Mother Margareta and her time
The first Sisters who came from Algersdorf with Sr. Margareta conveyed some interesting facts about her to Sr. Angelina Krizanic, Sr. Lidvina Purgaj and to other sisters.
Sr. Margareta’s physical appearance and demeanor were described as follows: She was of medium height and slender stature. Her pace was moderate, and she was calm and prudent in her speech. She had a gentle smile and was never overbearing.
When she wished to introduce something new into the sisters’ schedule or regarding the education of the children, she always consulted the sisters, “What do you think about this, sisters? Would it be better to change this, or add...or introduce...?”

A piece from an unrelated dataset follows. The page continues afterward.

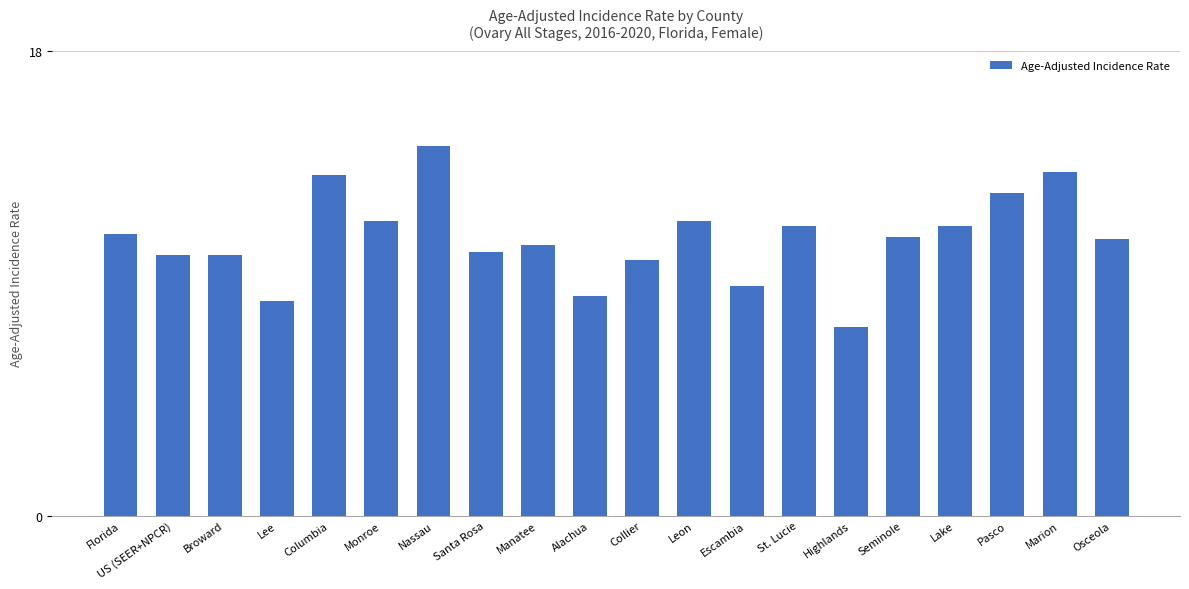

Where does the data first go above 10?

Florida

While waiting for the sisters’ response, she remained calm and gentle, never impatient, and without a domineering attitude that says, “We must do it this way...We will introduce this...this is not for religious...etc.” No, everything in her behavior was directed toward seeking a peaceful and mutual collaboration. In this way she moved and encouraged the sisters to reflect, to express their opinions and motivations, until a decision was reached.

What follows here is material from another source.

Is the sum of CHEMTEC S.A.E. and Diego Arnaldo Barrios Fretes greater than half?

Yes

Sr. Angelina, Sr. Lidvina and some other sisters maintained that although Mother Margareta had a choleric temperament, it was “a choleric temperament moderated by self-discipline.”

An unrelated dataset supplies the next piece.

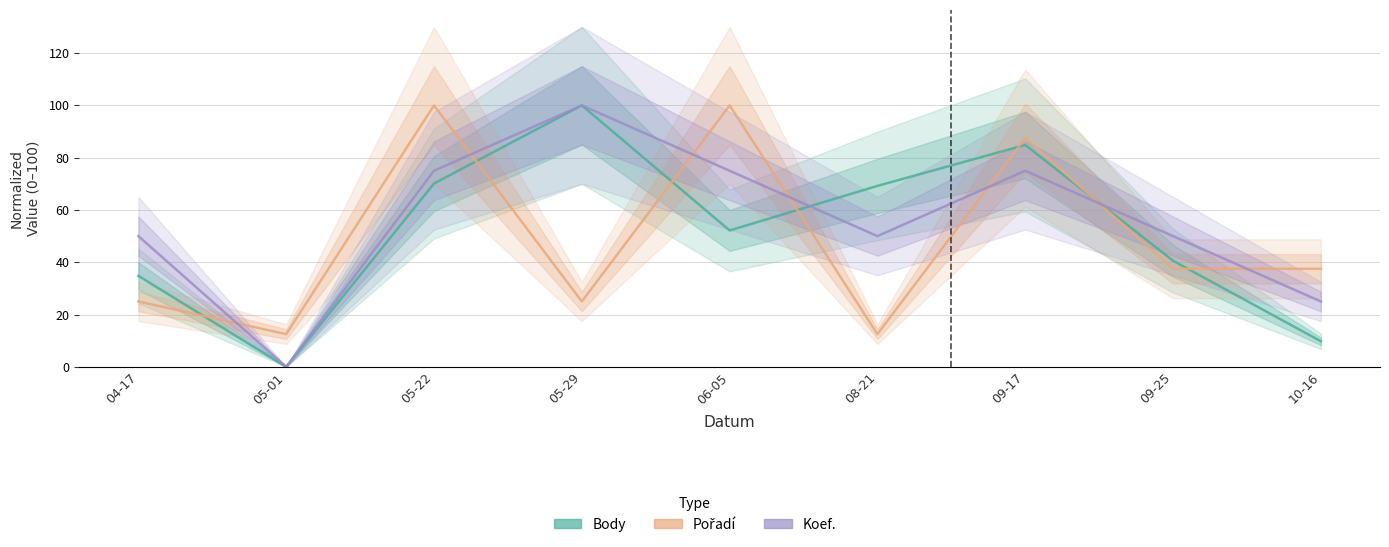

How many lines are shown in the chart?

3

The consistency she showed in all her activity indicated the good upbringing she had had prior to entering the convent. She had received a good cultural education in manners and comportment in her uncle’s family where she lived until she was 24, that is, until she entered the convent. Her uncle was considered to be among the so-called better class of his region in his business activity. Her aunt, a gentle and good woman who was likewise respected, was a teacher of fine needlework. Apparently the entire family was well thought of, and this included Maria Pucher.
We have already alluded to the good example she gave. Sr. Margareta often spoke to the sisters that the most effective means of teaching was by good example. She said that scolding, fear, and threats of punishment were not the best methods for educating children. Rather, the example of a good teacher, good instruction that was not overly strict, as well as prayer, pardon, and an understanding of the child’s difficulties could generate astonishing success.
Another incident that touches on her good example is the following incident26 which was related to us by Sr. Emanuela during our teacher’s education class, a class dedicated to explaining good methods of education:
A novice fourth grade teacher had some very restless children in her class. They were difficult to handle and keep calm. Since some of them were disturbing the lessons, the Sister became upset and punished the culprits by striking them with her hand. Just at that moment, alerted by the loud screams, Mother Margareta entered the room. Surprised by what she saw, she immediately withdrew, quickening her pace. The sister, aware of what she had done, hurried after her to try to justify her behavior, but Sr. Margareta stopped her explanation only to say, “I left because I was embarrassed for you and for what you did in anger. With that act you humiliated yourself before the children.”